Ver made his first million the year after he was released, and the probation officers had to come visit him at his opulent new apartment in Santana Row, San Jose.

“It was kind of an interesting experience to have these people. They’re supposed to be the boss of me and telling me what a horrible person I am and keeping an eye on me to make sure I don’t do anything wrong, but I’m living in one of the fanciest apartment complexes in Silicon Valley,” he says. 

“I had a lot more financial power than they did. But they had a lot more legal power over me and my life, so it was a kind of an uneasy imbalance of power.” Ver’s sentence included a three-year period of supervised release. The minute it was over, Ver said goodbye to the United States for good and moved to Japan.

“I got tossed in jail for the things that I said. And so the day I was allowed to leave the U.S., I left the U.S. and never lived there ever again.”

He semi-retired and spent much of his time working on his jiujitsu and competing in tournaments. Now a brown belt, he still carves out an hour for it each day.

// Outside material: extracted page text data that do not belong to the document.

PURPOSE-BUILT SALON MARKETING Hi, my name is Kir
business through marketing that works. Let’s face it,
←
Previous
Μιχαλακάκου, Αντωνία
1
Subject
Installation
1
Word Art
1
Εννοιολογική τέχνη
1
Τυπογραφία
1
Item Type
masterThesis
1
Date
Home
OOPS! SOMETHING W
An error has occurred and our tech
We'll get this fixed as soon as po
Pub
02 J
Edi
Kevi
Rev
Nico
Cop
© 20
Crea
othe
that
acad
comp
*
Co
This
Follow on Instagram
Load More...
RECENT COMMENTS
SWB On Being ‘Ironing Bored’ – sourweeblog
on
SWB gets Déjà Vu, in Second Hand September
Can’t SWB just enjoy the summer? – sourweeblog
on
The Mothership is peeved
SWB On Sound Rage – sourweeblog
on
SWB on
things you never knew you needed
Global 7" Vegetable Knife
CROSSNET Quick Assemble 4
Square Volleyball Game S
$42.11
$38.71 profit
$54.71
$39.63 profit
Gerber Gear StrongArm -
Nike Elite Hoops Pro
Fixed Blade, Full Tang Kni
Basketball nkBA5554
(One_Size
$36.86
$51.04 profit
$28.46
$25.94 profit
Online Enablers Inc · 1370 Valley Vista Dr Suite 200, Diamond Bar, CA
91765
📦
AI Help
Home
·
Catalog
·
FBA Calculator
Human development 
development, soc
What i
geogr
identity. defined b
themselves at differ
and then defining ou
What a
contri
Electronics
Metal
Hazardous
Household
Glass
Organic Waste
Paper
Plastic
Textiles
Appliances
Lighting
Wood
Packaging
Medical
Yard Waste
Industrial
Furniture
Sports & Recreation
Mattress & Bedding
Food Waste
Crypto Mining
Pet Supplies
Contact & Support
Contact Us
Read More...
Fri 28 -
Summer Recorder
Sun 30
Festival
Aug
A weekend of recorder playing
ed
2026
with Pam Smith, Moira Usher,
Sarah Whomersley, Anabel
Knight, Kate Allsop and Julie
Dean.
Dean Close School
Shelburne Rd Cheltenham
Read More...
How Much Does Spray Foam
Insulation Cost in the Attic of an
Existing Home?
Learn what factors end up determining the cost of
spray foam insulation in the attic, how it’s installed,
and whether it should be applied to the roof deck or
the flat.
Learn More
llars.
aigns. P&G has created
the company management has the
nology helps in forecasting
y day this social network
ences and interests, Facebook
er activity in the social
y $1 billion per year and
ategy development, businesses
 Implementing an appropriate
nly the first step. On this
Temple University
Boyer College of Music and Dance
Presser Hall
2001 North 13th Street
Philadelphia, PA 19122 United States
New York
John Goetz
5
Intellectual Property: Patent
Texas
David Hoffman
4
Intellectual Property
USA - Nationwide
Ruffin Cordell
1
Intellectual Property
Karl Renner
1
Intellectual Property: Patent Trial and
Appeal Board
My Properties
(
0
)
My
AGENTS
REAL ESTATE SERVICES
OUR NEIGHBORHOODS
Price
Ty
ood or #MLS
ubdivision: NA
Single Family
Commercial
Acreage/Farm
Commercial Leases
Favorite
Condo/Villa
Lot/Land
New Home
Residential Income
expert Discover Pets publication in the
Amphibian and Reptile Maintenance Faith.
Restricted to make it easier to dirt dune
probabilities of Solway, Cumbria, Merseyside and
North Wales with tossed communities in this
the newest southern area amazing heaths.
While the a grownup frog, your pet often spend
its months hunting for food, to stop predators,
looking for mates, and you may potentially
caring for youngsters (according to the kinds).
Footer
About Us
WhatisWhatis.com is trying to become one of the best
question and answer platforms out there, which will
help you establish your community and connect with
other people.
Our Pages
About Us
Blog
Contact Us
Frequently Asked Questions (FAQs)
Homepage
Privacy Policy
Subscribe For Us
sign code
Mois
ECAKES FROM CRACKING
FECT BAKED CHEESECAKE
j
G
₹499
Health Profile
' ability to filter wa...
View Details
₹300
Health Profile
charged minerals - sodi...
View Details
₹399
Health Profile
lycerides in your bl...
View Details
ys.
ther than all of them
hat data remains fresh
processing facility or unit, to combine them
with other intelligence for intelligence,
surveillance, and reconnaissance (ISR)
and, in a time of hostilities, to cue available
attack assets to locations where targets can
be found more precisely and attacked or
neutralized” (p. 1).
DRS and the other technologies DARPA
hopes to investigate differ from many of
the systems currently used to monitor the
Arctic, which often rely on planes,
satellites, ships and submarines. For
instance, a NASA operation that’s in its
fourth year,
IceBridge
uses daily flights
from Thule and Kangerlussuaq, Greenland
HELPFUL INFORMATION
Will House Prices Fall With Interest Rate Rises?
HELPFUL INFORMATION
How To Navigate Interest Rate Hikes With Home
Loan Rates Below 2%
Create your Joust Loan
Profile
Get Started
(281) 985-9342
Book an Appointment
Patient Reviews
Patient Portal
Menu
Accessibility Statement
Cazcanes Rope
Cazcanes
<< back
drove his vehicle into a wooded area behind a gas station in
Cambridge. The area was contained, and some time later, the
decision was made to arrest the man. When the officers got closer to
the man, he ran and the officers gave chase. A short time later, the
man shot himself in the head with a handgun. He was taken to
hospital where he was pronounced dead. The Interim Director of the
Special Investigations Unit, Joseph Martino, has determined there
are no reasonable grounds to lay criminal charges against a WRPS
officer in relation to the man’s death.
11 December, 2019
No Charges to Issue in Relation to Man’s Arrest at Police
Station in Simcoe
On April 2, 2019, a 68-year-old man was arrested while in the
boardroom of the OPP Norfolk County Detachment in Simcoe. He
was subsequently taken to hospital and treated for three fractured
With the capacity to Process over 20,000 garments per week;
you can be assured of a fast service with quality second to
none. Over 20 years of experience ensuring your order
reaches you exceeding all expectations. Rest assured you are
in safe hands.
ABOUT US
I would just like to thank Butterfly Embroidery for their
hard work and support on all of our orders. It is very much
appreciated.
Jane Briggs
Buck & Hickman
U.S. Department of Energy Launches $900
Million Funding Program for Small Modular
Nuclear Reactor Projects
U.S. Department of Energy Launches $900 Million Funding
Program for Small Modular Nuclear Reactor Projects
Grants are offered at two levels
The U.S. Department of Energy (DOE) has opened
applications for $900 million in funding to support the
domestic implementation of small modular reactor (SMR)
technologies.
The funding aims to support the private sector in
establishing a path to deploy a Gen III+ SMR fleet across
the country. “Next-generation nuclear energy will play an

He first heard about Bitcoin while listening to libertarian radio show “Free Talk Live” in 2011. His ears harkened at the mention of buying drugs on Silk Road — he wasn’t interested in the drugs, he was fascinated with how users could pay with money outside of state control. 

“I was like, okay, this is the next big thing. This is the opportunity I’ve been waiting for my whole life. This is kryptonite to the state in the government’s ability to control people. I want to promote that full time.”

 

Unlike many new investors who are attracted to the “get-rich-quick” aspect of crypto, Ver was already rich when he learned about Bitcoin, and was able to establish a different relationship with it.

“I had a Lamborghini before Bitcoin had ever even been invented. And I sold the Lamborghini to buy more Bitcoin. But having the money made it much, much easier to get involved,” he says.

There are reports that Ver amassed around 400,000 BTC, which today would be worth $20 billion — though he gave much of it away to convert unbelievers. Ver also invested in much of the foundational infrastructure for the cryptosphere, including Bitpay, Zcash, Kraken and Blockchain.info (now Blockchain.com). He was a co-founder of the Bitcoin Foundation and an adviser to Binance. And of course, he spreads Bitcoin Cash adoption through Bitcoin.com. While he’s known colloquially as “Bitcoin Jesus,” he likes to think of himself more akin to “Bitcoin Johnny Appleseed,” planting the seeds that have “all grown up into these big giant businesses that we have today.”

While it has made him an extremely wealthy man, crypto has also given Ve’’s life a meaning and purpose that it may not otherwise have had. “The closest answer I can come up with is that the meaning of life is to enjoy the journey of your life each day,” he says. “So, figure out what makes you happy, and try and do that.”